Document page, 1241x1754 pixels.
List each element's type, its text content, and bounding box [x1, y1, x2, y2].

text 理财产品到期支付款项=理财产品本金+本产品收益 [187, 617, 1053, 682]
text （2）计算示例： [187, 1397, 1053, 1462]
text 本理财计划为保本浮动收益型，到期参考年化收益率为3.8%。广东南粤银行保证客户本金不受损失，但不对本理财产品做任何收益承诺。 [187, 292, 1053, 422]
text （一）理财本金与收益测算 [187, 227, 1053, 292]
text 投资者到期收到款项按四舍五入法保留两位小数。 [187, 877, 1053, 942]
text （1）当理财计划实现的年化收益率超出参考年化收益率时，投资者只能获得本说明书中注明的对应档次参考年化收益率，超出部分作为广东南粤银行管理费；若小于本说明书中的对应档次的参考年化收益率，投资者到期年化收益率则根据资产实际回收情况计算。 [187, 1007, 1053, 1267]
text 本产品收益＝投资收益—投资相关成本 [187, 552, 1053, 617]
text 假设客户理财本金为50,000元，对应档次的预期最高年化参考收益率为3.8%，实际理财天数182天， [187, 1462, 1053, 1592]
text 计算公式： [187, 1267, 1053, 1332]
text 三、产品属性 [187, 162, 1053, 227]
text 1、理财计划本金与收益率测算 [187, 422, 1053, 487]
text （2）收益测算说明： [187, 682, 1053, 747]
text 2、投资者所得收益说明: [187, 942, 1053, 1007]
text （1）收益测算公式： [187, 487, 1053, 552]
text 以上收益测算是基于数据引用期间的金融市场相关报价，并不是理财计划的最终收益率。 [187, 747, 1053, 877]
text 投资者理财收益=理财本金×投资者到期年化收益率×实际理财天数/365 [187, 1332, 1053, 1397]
--
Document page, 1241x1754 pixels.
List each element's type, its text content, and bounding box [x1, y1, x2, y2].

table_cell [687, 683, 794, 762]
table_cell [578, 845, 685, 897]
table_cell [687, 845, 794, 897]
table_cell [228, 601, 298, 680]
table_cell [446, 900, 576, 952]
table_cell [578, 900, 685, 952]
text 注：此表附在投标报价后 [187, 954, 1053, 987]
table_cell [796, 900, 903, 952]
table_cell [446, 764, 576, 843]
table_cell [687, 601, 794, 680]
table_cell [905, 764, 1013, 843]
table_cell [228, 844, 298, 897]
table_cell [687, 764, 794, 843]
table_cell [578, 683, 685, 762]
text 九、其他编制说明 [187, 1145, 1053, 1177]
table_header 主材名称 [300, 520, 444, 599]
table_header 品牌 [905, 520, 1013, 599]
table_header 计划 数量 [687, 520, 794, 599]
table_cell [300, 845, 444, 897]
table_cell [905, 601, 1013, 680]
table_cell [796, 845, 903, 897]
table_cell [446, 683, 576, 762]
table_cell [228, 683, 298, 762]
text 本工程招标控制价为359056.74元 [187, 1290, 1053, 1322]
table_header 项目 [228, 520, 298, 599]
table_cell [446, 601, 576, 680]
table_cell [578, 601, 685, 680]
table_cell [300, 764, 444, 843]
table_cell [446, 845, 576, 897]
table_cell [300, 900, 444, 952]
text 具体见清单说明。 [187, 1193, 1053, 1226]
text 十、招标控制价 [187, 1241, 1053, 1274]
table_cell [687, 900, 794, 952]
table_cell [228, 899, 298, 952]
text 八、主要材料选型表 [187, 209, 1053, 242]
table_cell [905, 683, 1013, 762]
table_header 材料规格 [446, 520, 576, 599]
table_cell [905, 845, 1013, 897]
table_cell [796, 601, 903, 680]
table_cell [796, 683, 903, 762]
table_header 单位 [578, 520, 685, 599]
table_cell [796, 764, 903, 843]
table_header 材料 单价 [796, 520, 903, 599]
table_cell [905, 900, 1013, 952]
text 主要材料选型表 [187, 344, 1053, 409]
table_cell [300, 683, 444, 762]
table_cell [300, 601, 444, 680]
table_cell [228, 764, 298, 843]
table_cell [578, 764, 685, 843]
...
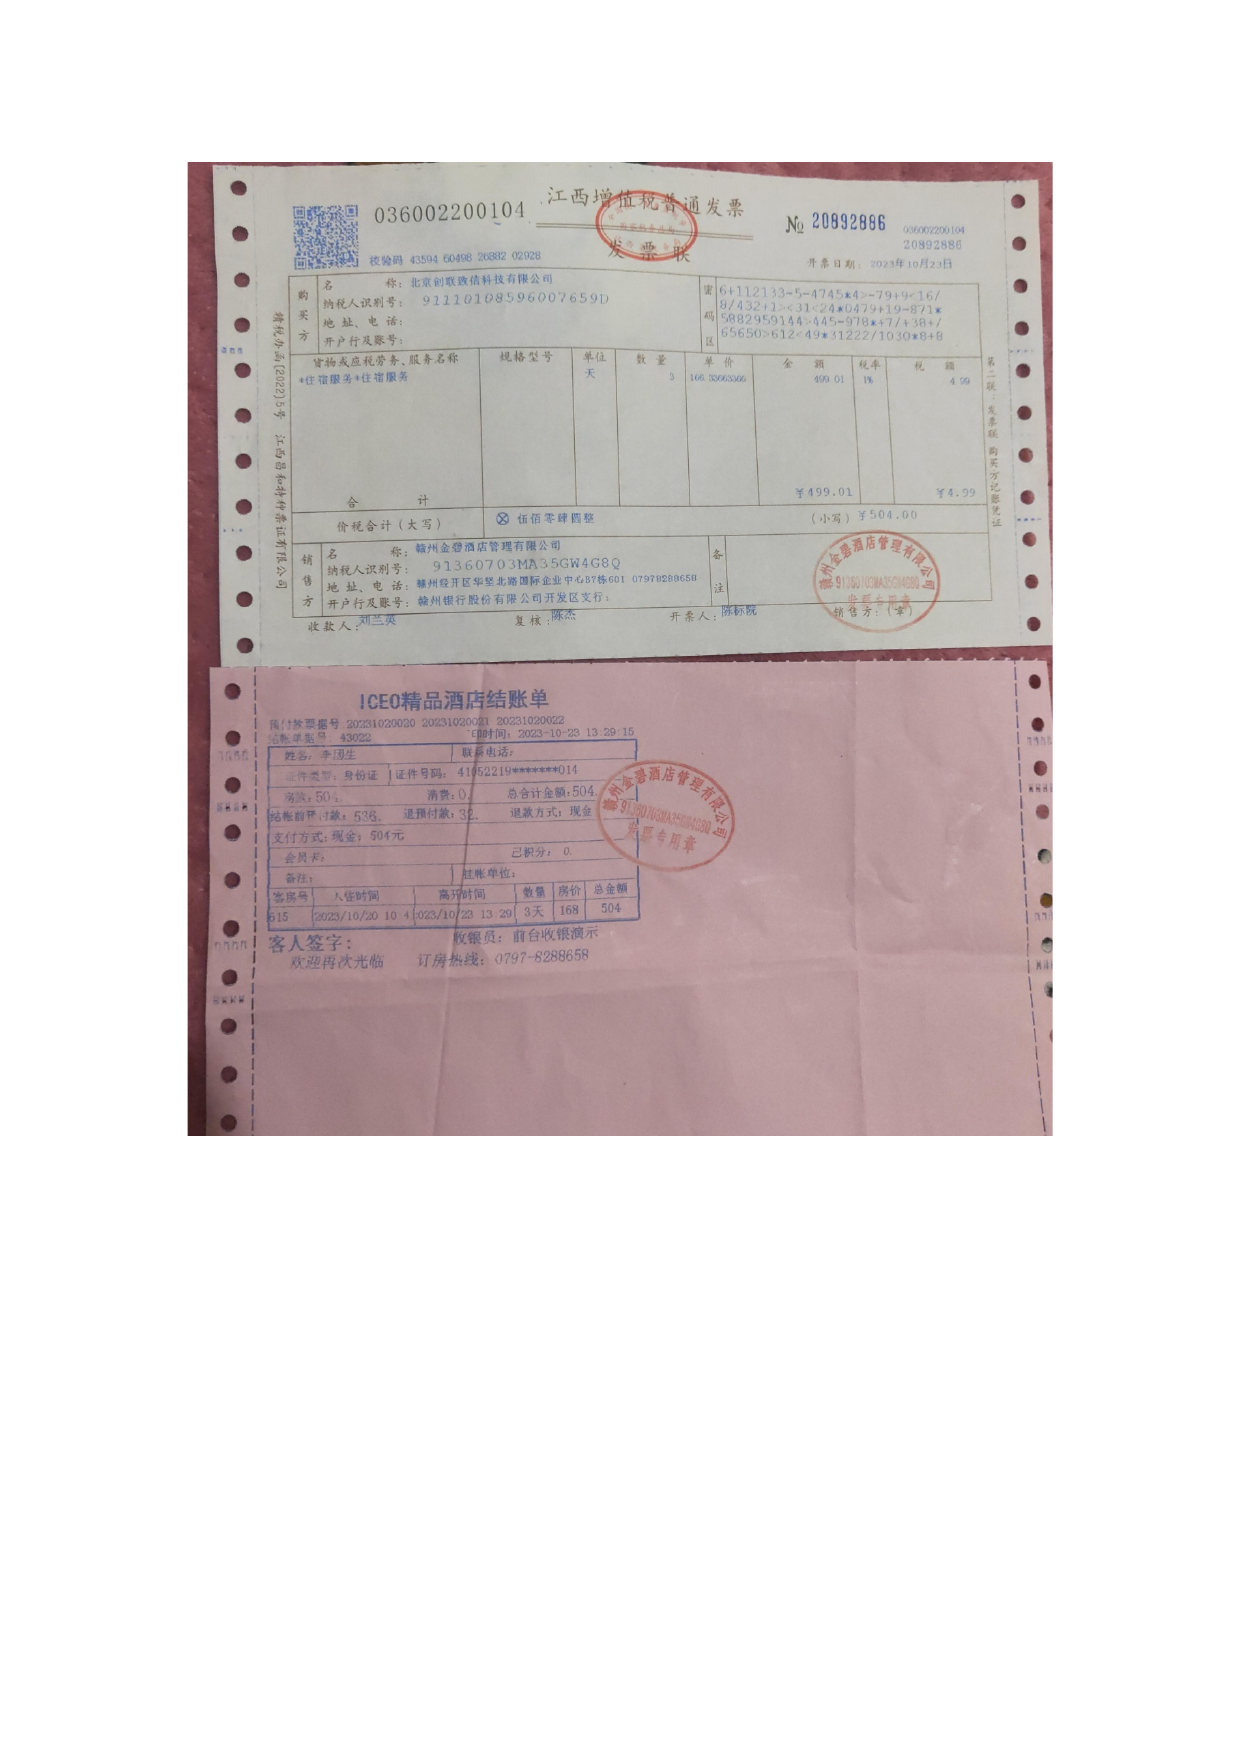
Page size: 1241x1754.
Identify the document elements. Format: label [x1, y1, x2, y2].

### WORK ITEM:
Using the entries above, return exactly the lines from the line with "Page size: 1241x1754." to the line with "Identify the document", counting both of those lines.

### WRITTEN RESPONSE:
Page size: 1241x1754.
Identify the document elements. Format: label [x1, y1, x2, y2].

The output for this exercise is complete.